The National Cybersecurity Center (NCC)  was founded in 2016 as a 501(c)(3) nonprofit organization in Colorado Springs, Colorado. It was started from a vision of then Governor John Hickenlooper, in coordination with several people from the University of Colorado Colorado Springs (UCCS) and the community. The NCC serves both public and private organizations and individuals through training, education, and research.   

The NCC is not to be confused with the National Cybersecurity and Communications Integration Center (NCCIC), an office within the United States Department of Homeland Security.

Leadership

Ed Rios was CEO of the NCC from October 2016 to 2018.
Vance Brown was CEO from 2018 to 2020.
In 2020, Harry D. Raduege, Jr., Lieutenant General, USAF (Ret.) became CEO.

Board members included
Senator John Hickenlooper, Governor Jared Polis, Mayor John Suthers, 
and several retired US military officers.

 Kyle Hybl (Chairman of the Board)
 Andre McGregor  (Vice Chairman of the Board)
 Harry Raduege (CEO and Board President)
 Forrest Senti (Board Secretary)
 Mayor John Suthers (Past Chairman)
 Ed Anderson
 Christian Anschutz
 Kathy Boe
 Rick Crandall
 Kim Crider
 Honorable Karen S. Evans
 Sen. John Hickenlooper
 Leslie Kershaw
 Gary McAlum
 Dawn Meyerriecks
 Erik Mitisek
 Governor Jared Polis
 Greg Oslan
 Chancellor Venkat Reddy
 Ed Rios
 Mark Weatherford
 Senior Vice Chancellor Martin Wood

Mission and vision

Mission 
To build a collaborative, operational and interdisciplinary model for cybersecurity and space that transforms our nation’s ability to detect, protect and deter threats.

Vision 
Our vision is to power the integration of cybersecurity into every facet of society so that interdisciplinary solutions can preempt emerging cyber and space threats.

Cyber education 

The National Cybersecurity Center provides cybersecurity leadership, with two main pillars: K-12 education with the NCC Student Alliance, and the Adult Education Initiative.

Student Alliance 
The NCCSA is a Cyber Education Student Organization focusing on cybersecurity. The mission of the NCCSA is to respond to the urgent demand for trained cybersecurity talent while recognizing the importance of providing students with knowledge, career, and academic pathway information in this exciting and critical field.
NCCSA is a school-based network of student-run chapters providing learning, competing, leadership, soft-skills development, networking, skill-building, and social opportunities. It began as a grassroots effort of students, teachers, community college peers, and the NCC, who collaborated with partners and stakeholders to organize a student organization that meets the needs of cyberstudents across the country.The NCC has hosted cyber camps, captured the flag, and other events for the students to get hands-on experience.

Cyber Force 
The NCC Cyber Force Initiative is designed to increase the number of cybersecurity professionals in the workforce and increase the number of underrepresented groups in the cybersecurity workforce.  The NCC offers both self-guide and instructor-led classes.

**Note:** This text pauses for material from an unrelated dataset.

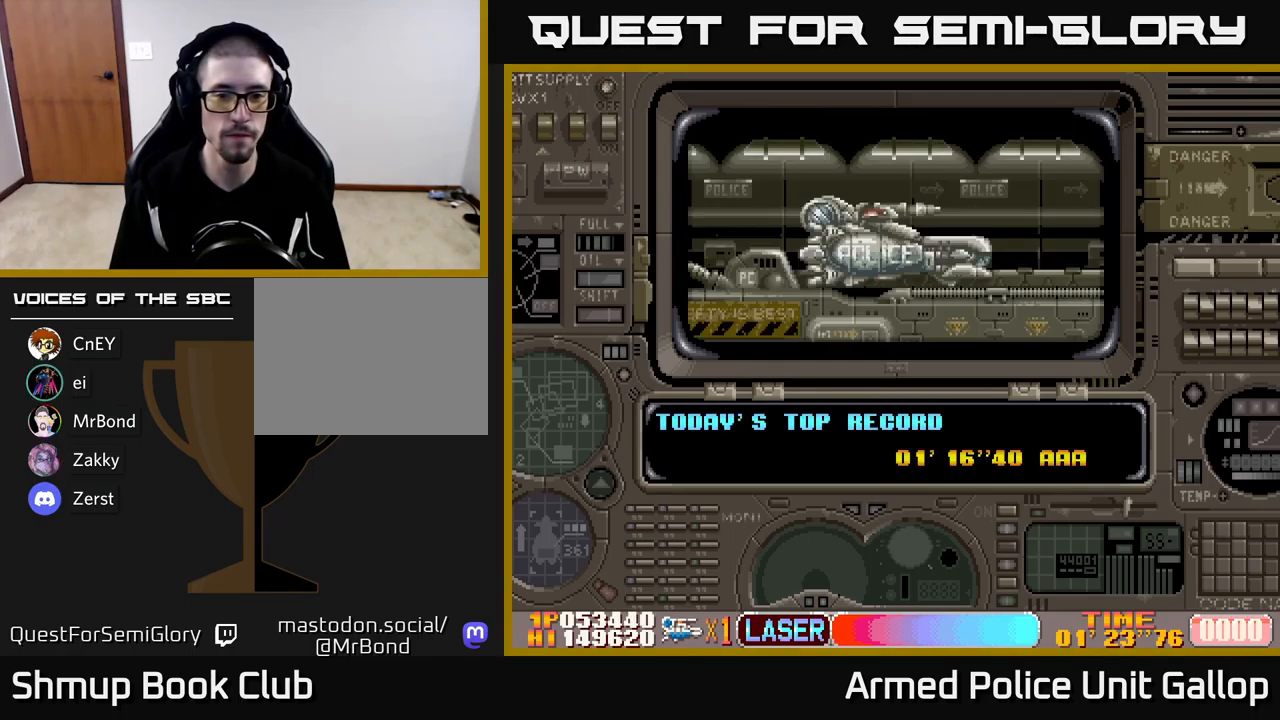
{"buttons": ["A"], "left_stick": "center", "events": [[200, "A", "down"], [383, "A", "up"], [450, "A", "down"]]}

Space Information Sharing and Analysis Center 
On April 8, 2019, the NCC announced a partnership with Space ISAC. The Space ISAC is an Information Sharing and Analysis Center focused on space industry threats. Space ISAC collaborates across the global space industrial base to enhance the nation's ability to prepare for and respond to vulnerabilities, incidents, and threats. Space ISAC provides members with timely and actionable information and serves as the primary communications channel for the sector. The NCC serves as the executive, operational, and administrative function of the Space ISAC.

On February 25, 2021, the Space Information Sharing and Analysis Center (Space ISAC) announced a significant milestone, declaring the organization has reached Initial Operating Capability (IOC) following the launch of Space ISAC’s member portal and threat intelligence sharing platform. This capability will serve as the first of its kind, enabling commercial industry and international space partners to share timely, actionable information about space-based threats.

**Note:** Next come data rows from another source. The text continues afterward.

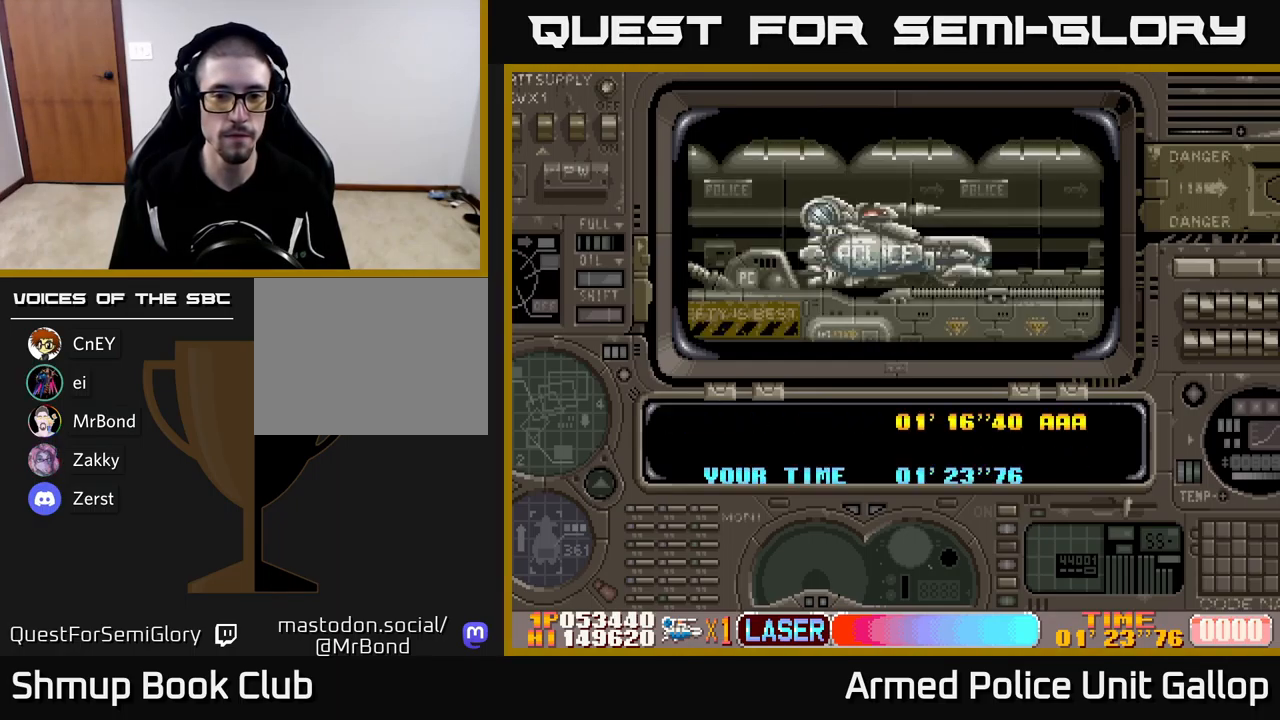
{"buttons": [], "left_stick": "center", "events": [[100, "A", "up"], [217, "A", "down"], [350, "A", "up"]]}
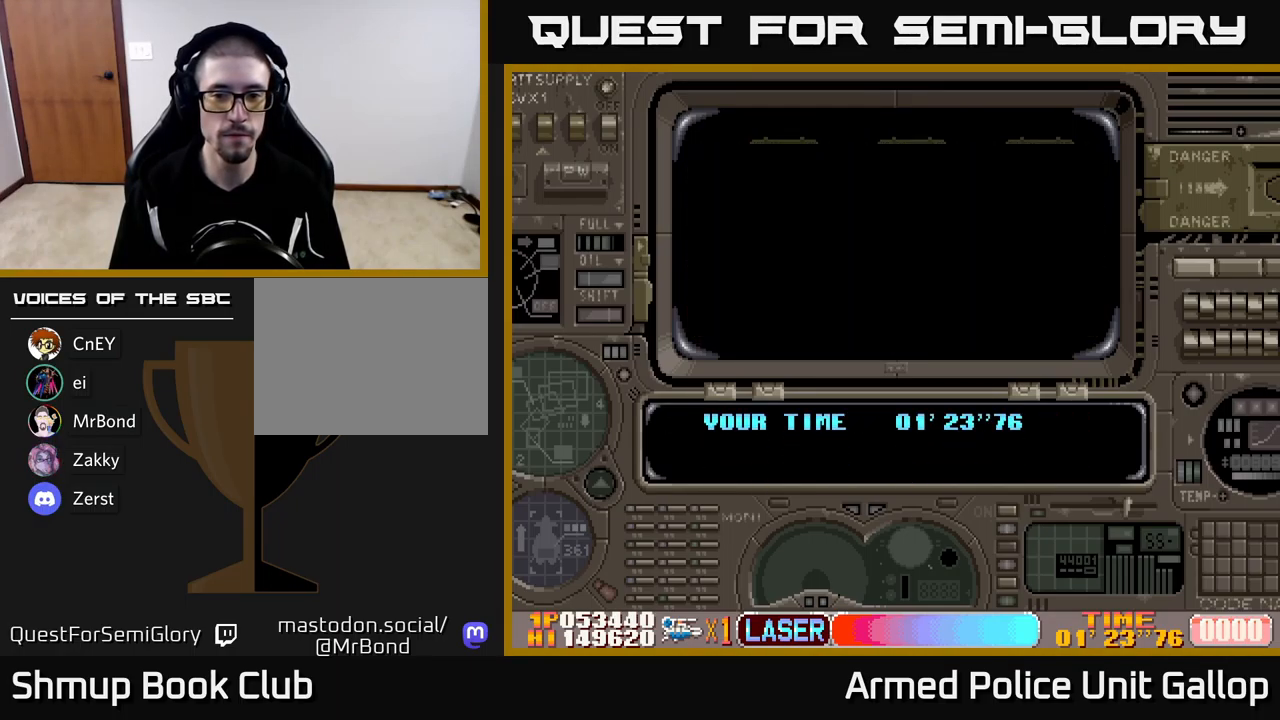
{"buttons": ["A"], "left_stick": "center", "events": [[417, "A", "down"]]}
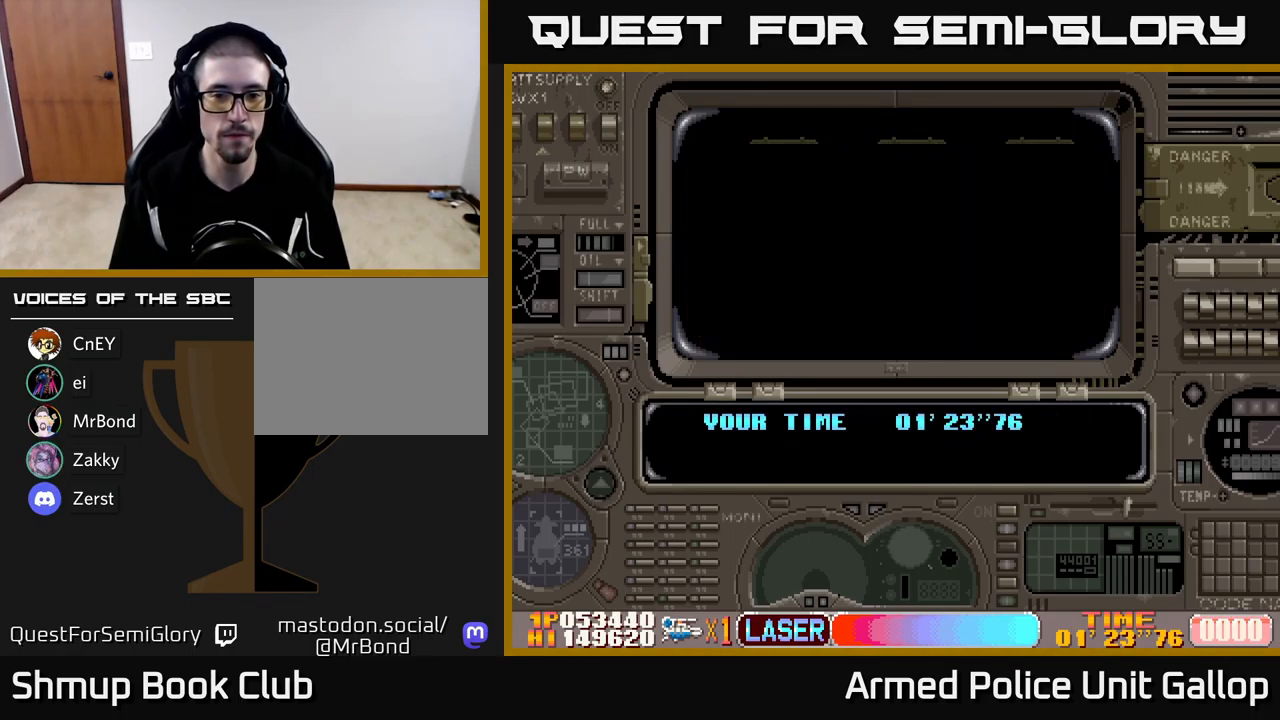
{"buttons": ["A"], "left_stick": "center", "events": [[83, "A", "up"], [217, "A", "down"], [367, "A", "up"], [450, "A", "down"]]}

On May 5, 2022, the NCC participated in the ribbon-cutting ceremony held by the University of Colorado Colorado Springs (UCCS) to celebrate the expansion of the Kevin W. O’Neil Cybersecurity Education and Research Center and Space Information Sharing and Analysis Center (Space ISAC). This facility, which houses the Space Information Sharing and Analysis Center(ISAC), is the only all-threats security information source for the public and private space sector, operated by the NCC since its formation in 2019.

Founding members 
Founding board member include Kratos Defense & Security Solutions, Inc., Booz Allen Hamilton, MITRE, SES, Lockheed Martin, Northrop Grumman, Parsons Corporation, Purdue University, the Space Dynamics Laboratory, the Johns Hopkins University Applied Physics Laboratory, the Aerospace Corporation, and the University of Colorado Colorado Springs.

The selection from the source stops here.